Wady - skrzynia do dupy, póki co mało szpeju, ze 20 komputerów spiętych canem i jak jeden się wysra to potrafi nie usypiać samochodu, przez co prad zżera, pali więcej niż 300.
A czy przy wspomnianych 31" da się jechać, gdy padnie zawiecha? Taki rozmiar miałeś, gdy padł Ci przód w Rumunii?
Wykrzyż w Pajero Sport w porównaniu do Disco nie istnieje. Zresztą w Grand Cherokee WG też go w sumie nie miałem. Ale staram się patrzeć, gdzie i jak wjeżdżam i póki co, jakoś się udaje. Choć oczywiście zdarzają się takie trasy, gdzie powalczyć trzeba a i nawet ze 2 razy wyciągarki używałem.
Co do skrzyni... pytanie, jak tam z jej naprawialnością lub nowymi skrzyniami? Czytałem jakieś stare posty Czesława na innym forum i pisał, że niegdyś nawet nówki były dostępne w sensownych pieniądzach. Pytanie, czy remont mieści się w jakichś sensownych pieniądzach? To w końcu dość stara skrzynia jest i chyba (?) nie jest jakoś mocno skomplikowana względem tego, co teraz pakują.

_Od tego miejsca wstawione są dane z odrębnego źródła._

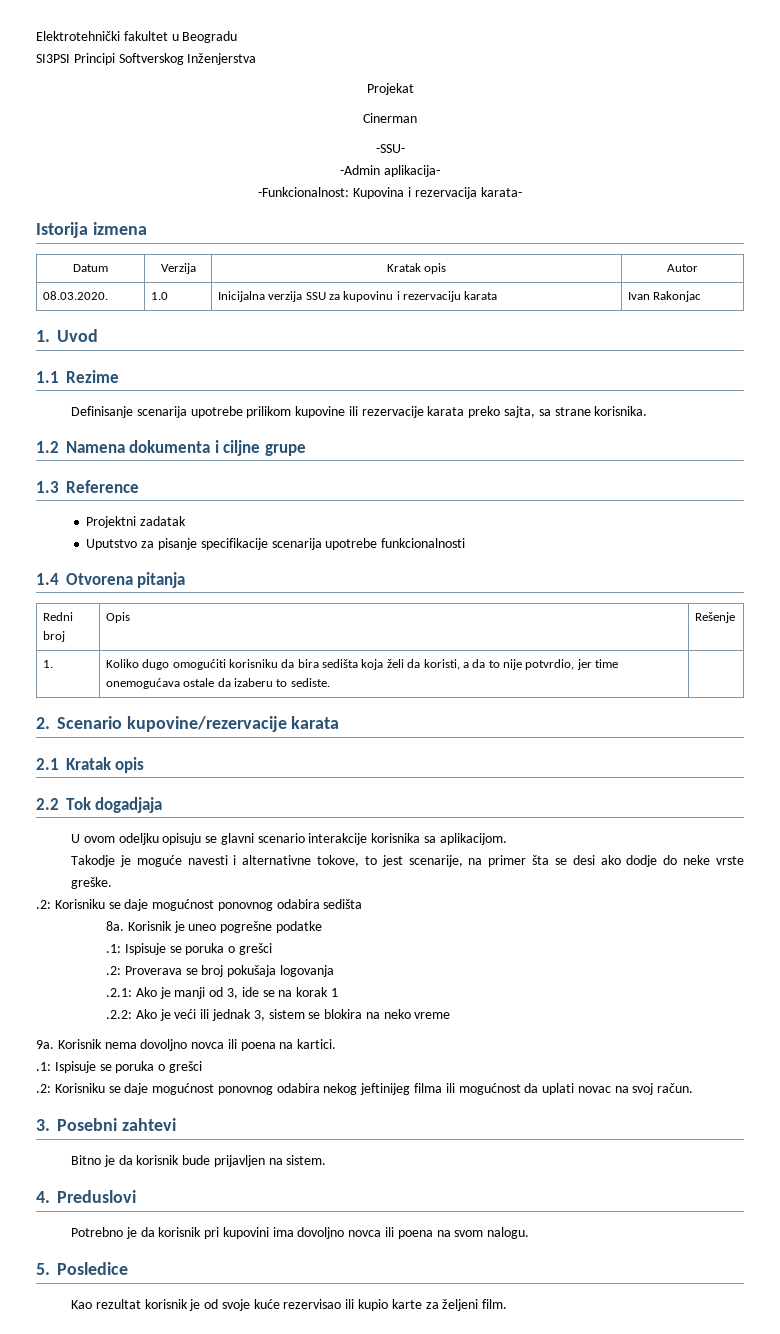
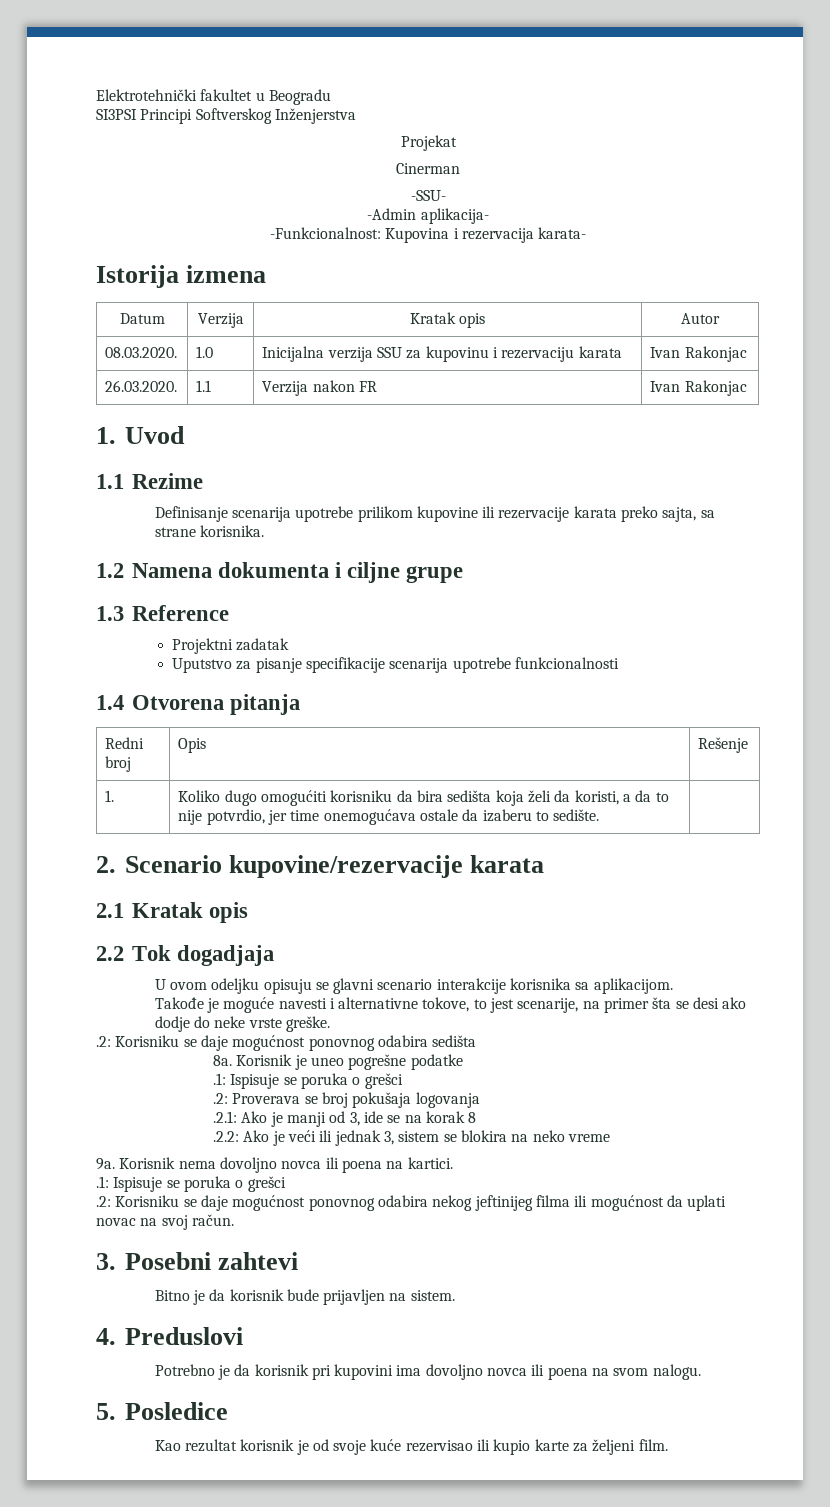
(702, 296) none -> [105,380,178,392] [196,380,212,392] [262,380,377,396] [650,380,747,396] // 26.03.2020. | 1.1 | Verzija nakon FR | Ivan Rakonjac
[290,678,330,687] sediste. -> [553,809,600,821] sedište.
[71,855,116,867] Takodje -> [154,997,204,1009] Takođe
[330,988,338,997] 1 -> [468,1112,477,1123] 8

A co do szpeju, to mnie to trochę dziwi... bo to, że do Pajero Sport, którego sprzedało się w Europie niewiele, sprzętu jest tyle, co kot napłakał, to rozumiem. Ale do RR? Przeca tym chyba trochę ludzi np. w Angolewie jeździ? Do Disco I, II, III, IV tego jest masa.